En aquel poblado apenas si quedaban una decena de habitantes. Eran los últimos miembros de una etnia que tiempo atrás tuvo un lenguaje propio y también su propio universo espiritual. Eran los Acunsú antiguos pobladores de una amplia zona del estado Amazónico de Rondonia. Cuando contactamos con ellos en el 2003 ya se declaraban plenamente conscientes de su extinción. Desde hacía décadas habían sido acosados sin piedad para arrebatarles las tierras que ocupaban . Les cazaban a tiros como si fueran alimañas o colgaban de los arboles azúcar envenenada para acabar con sus vidas. Se trataba de eliminar cualquier impedimento que pudiera frenar la deforestación de la selva y ampliar las gigantescas haciendas dedicadas a la explotación agrícola y ganadera.

Durante los años posteriores y ante las denuncias internacionales Brasil quiso mostrarse al mundo como el gran protector de la Amazonia, si bien esa postura oficial estuvo siempre lejos de responder a la realidad. Los "facenderos", propietarios de los grandes latifundios, siguieron devastando la selva y acorralando a sus cada vez más escasos pobladores que ejercieron muchas veces de heroicos guardianes de su preservación. Así el mas extenso espacio natural del planeta, la mayor factoría de reciclaje del CO2 de todo el mundo, principal responsable del calentamiento global y del llamado efecto invernadero , el auténtico pulmón de la tierra fue cediendo terreno y mermando año tras año sin que las denuncias de los organizaciones conservaciones hicieran mella en tal acción criminal ni pudieran frenar su deriva.

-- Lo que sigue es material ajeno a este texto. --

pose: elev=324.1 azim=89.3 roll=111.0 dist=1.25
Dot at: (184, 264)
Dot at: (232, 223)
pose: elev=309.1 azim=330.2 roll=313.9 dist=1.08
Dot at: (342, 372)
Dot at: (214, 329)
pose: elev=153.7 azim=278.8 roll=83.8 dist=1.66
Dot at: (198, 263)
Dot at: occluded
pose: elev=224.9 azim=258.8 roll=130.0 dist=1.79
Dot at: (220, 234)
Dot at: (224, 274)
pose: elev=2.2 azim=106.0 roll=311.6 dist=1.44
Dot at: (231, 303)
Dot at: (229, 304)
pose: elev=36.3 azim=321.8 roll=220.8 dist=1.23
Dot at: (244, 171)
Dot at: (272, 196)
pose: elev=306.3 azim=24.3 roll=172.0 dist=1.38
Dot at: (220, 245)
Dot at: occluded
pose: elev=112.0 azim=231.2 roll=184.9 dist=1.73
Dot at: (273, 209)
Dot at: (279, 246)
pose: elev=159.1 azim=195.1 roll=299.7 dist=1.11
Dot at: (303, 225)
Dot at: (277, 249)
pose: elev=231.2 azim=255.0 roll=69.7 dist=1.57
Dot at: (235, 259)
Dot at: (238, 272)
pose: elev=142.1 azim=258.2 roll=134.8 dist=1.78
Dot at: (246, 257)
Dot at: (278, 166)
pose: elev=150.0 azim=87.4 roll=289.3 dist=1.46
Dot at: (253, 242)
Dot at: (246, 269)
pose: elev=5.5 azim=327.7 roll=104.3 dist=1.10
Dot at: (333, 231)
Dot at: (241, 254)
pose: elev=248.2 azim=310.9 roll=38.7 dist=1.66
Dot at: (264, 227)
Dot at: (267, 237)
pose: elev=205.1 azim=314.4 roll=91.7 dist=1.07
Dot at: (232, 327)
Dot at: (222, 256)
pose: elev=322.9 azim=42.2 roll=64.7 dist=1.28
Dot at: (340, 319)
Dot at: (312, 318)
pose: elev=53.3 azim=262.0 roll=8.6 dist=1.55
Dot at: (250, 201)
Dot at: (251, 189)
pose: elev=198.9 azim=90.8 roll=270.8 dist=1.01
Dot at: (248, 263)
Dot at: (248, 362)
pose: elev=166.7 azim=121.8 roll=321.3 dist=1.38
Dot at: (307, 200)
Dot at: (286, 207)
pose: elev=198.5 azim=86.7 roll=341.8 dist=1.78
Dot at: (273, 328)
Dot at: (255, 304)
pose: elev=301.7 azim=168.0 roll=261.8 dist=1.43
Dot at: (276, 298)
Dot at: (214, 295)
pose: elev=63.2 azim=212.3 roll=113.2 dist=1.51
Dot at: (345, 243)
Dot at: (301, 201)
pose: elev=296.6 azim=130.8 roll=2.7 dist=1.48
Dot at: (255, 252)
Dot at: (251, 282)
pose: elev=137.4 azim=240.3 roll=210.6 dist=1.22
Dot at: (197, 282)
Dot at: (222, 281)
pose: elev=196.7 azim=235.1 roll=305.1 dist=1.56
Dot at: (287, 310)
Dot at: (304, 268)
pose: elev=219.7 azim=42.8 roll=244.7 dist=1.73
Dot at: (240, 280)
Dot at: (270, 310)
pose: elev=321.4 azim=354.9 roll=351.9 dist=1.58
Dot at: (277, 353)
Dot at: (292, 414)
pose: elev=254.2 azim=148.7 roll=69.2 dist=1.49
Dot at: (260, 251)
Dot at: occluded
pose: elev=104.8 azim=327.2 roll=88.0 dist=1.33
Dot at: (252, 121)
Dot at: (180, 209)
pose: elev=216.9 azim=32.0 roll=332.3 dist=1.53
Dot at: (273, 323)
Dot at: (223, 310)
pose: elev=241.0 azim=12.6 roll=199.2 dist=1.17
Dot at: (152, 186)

Si aquello acontecía cuando Brasil presumía de leyes proteccionistas y se pretendía controlar la extracción maderera, qué no estará ocurriendo ahora estando al frente del gobierno un populista sin escrúpulos medioambientales que alcanzó el poder con el impulso de los grandes emporios agrícolas y ganaderos del país. Jair Bolsonaro en su campaña electoral ya manifestó que la protección de los espacios naturales suponía un obstáculo para el crecimiento económico y adquirió incluso el compromiso de relajar la preservación para favorecer la explotación de los bosques tropicales con fines comerciales. Lo está cumpliendo. La tala masiva de árboles está dando paso a cultivos de soja o tierra de pastos para el ganado. Desde que Bolsonaro accedió a la presidencia en 2018, Brasil ha perdido casi un millar de kilómetros cuadrados de superficie arbórea.

El debilitamiento en la protección de las reservas naturales ha hecho saltar todas las alarmas del conservacionismo mundial que ve en las dificultades económicas que atraviesan los cariocas la excusa perfecta para incrementar las tasas de deforestación sin cortapisa alguna. El populismo de Bolsonaro no ve problema alguno en devastar la Amazonia y dice no admitir que desde el extranjero se pretenda influir en la política medioambiental de su pais. Ni a él ni a los intereses económicos que lo manejan les preocupa que la salud del planeta se resienta. "La Amazonia es nuestra, no de ustedes", manifiesta altanero cuando le critican desde fuera. Todas las presiones políticas y económicas serán pocas para afrontar su error. Aquella selva es vital para la supervivencia de todos por tanto la Amazonia también es nuestra.